Submarine HMS Turbulent 'in port during Bugaled Breizh trawler sinking'
A Royal Navy submarine has been ruled out of involvement in the sinking of a French trawler and the deaths of its crew off Cornwall.
The Bugaled Breizh sank off the Lizard on 15 January 2004. Its five crew died. Families of the victims said they believed HMS Turbulent was responsible.
French Judge Brigette Lamy said she agreed with reports that the submarine was in Plymouth at the time.
The Royal Navy said it always denied that any of its vessels were involved.
'Definitely in port'
The sinking happened a day before Nato military exercises began in the area.
Families of the dead crew believed the vessel was dragged under by a submarine caught in fishing gear, and blamed HMS Turbulent.
The Royal Navy insisted HMS Turbulent was in Devonport Naval Base throughout the day.

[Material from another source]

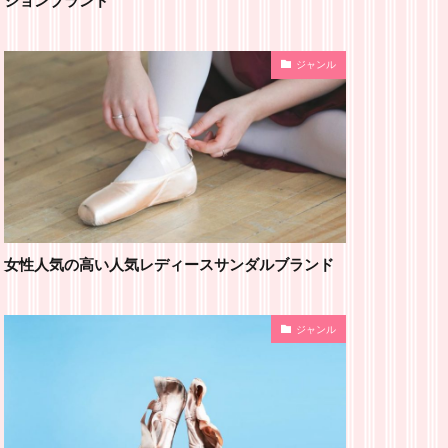
ジャンル
女性人気の高い人気レディースサンダルブランド
ジャンル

Judge Lamy is involved in an investigation into whether charges of manslaughter or failing to assist a person in danger can be brought against HMS Turbulent or its crew.
She said she agreed that the vessel was "definitely in port" after she was given reports last week saying HMS Turbulent was alongside at the time the trawler sank.
The Royal Navy said it had "consistently stated [to] any report that [to claim] a Royal Navy submarine may have been involved in the loss of the French fishing vessel Bugaled Breizh is totally unfounded".
It added that it had provided "unprecedented co-operation to the exhaustive French investigation" which stated that a "submarine was not to blame".
The 72ft (23m) Bugaled Breizh, which means "child of Brittany" in Breton, was based at the small port of Loctudy.